**ACTION DEMANDÉE:**
Recopiez le passage de la critique des Garçons Sauvages qui va de "Conte onirique, voyage" jusqu'à "l’attractivité vénéneuse. Critique.", en remplaçant "coup de maître" par "tour de force".

**EXTRAIT:**
------------------------------------------------
Conte onirique, voyage initiatique à la frontière entre le fantastique et l’érotisme, Les Garçons Sauvages est une expérience artistique totale frayant avec le meilleur du cinéma d’aventure. Bertrand Mandico réussit un coup de maître parvenant à s’affranchir sans mal des travers du cinéma expérimental qu’il a longtemps pratiqué pour proposer une œuvre accessible, visuellement époustouflante et à l’attractivité vénéneuse. Critique.

Si l’univers fantasmagorique de Bertrand Mandico est admiré de longue date, il demeurait un doute sur sa capacité à passer au long-métrage et à tenir en haleine le public sur la longueur.
------------------------------------------------
**Extraits du jeu de données:**
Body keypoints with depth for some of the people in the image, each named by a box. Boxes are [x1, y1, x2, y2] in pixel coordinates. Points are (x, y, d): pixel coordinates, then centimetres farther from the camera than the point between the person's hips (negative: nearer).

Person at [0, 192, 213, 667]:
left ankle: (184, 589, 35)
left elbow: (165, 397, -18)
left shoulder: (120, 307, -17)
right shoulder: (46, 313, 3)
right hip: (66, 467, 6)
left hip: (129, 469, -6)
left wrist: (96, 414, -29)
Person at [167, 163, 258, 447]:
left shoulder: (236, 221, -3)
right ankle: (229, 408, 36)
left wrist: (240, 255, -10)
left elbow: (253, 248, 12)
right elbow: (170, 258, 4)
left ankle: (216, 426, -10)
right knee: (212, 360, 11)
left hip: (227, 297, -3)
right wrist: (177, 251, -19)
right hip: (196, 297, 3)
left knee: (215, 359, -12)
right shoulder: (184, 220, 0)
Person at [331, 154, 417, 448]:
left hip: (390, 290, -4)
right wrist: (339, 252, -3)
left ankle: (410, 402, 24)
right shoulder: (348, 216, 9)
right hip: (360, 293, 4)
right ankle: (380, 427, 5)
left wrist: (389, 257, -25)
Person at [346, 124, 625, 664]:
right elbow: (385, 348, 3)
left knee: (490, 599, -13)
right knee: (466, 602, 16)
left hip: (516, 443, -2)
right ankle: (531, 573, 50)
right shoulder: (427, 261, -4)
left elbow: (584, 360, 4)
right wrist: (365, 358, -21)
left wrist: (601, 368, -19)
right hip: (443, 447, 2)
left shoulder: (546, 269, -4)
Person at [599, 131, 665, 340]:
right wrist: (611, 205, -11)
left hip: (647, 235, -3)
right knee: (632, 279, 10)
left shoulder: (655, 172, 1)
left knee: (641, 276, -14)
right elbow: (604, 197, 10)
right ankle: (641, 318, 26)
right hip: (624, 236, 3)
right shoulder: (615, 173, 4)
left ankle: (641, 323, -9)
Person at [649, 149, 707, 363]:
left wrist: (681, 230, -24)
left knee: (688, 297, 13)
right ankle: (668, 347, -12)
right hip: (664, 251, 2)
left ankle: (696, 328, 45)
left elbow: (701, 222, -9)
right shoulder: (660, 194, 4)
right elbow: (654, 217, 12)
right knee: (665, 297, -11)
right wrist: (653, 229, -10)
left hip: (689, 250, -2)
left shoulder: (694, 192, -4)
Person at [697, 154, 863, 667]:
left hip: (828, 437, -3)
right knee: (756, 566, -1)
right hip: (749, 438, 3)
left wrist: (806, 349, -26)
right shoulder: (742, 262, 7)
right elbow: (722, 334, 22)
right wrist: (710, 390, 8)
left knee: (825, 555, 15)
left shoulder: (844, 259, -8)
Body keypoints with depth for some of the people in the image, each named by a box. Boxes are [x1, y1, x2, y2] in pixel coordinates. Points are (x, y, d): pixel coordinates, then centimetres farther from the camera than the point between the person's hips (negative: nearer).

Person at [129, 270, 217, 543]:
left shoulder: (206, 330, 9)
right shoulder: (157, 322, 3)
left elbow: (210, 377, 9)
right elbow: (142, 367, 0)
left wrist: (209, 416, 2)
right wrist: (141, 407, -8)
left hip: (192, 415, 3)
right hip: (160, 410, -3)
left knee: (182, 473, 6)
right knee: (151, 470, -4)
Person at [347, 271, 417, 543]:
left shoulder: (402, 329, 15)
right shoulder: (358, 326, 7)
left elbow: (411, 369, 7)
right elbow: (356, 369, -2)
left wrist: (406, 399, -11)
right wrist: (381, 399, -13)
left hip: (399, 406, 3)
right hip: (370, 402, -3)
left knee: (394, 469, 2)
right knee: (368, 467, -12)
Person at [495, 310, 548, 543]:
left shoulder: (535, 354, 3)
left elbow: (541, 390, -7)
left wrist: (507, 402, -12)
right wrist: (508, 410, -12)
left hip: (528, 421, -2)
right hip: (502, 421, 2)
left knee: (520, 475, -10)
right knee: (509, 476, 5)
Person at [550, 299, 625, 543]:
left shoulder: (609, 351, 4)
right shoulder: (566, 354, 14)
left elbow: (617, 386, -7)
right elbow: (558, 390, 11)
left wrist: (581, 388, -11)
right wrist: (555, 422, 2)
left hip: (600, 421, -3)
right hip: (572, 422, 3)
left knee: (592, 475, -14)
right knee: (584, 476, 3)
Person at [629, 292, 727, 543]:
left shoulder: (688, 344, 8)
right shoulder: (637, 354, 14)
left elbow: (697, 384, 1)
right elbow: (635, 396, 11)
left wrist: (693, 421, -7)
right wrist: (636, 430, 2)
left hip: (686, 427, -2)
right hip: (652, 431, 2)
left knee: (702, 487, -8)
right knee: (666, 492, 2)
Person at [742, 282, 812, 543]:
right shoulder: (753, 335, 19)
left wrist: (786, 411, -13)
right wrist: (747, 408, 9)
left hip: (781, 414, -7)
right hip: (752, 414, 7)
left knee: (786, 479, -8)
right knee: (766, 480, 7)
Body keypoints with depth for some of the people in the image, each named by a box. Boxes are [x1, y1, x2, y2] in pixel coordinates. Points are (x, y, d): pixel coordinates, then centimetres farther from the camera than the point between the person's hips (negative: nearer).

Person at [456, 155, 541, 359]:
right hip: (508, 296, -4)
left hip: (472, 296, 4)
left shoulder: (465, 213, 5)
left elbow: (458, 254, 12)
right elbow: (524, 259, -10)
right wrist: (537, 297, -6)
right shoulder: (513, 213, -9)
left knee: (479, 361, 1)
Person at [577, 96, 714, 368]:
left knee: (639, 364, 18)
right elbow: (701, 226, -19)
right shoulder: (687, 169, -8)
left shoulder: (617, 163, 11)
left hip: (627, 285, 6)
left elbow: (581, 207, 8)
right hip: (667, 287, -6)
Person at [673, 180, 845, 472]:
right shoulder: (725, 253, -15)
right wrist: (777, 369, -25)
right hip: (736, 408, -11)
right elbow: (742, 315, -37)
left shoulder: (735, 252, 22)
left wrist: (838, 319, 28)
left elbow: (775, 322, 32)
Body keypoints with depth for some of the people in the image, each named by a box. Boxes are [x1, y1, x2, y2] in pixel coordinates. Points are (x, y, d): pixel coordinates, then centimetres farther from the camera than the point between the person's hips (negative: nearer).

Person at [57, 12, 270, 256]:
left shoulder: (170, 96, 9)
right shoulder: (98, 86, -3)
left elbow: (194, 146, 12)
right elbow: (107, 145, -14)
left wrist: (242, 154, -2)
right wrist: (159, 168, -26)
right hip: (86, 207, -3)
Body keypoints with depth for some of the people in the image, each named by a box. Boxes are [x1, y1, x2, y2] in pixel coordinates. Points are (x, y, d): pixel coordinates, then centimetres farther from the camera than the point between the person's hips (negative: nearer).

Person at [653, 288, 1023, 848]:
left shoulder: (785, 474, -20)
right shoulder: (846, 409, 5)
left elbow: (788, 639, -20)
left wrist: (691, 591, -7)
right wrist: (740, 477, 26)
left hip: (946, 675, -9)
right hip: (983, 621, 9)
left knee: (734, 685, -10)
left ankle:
------------------------------------------------
**ESPACE DE RÉPONSE:**
Conte onirique, voyage initiatique à la frontière entre le fantastique et l’érotisme, Les Garçons Sauvages est une expérience artistique totale frayant avec le meilleur du cinéma d’aventure. Bertrand Mandico réussit un tour de force parvenant à s’affranchir sans mal des travers du cinéma expérimental qu’il a longtemps pratiqué pour proposer une œuvre accessible, visuellement époustouflante et à l’attractivité vénéneuse. Critique.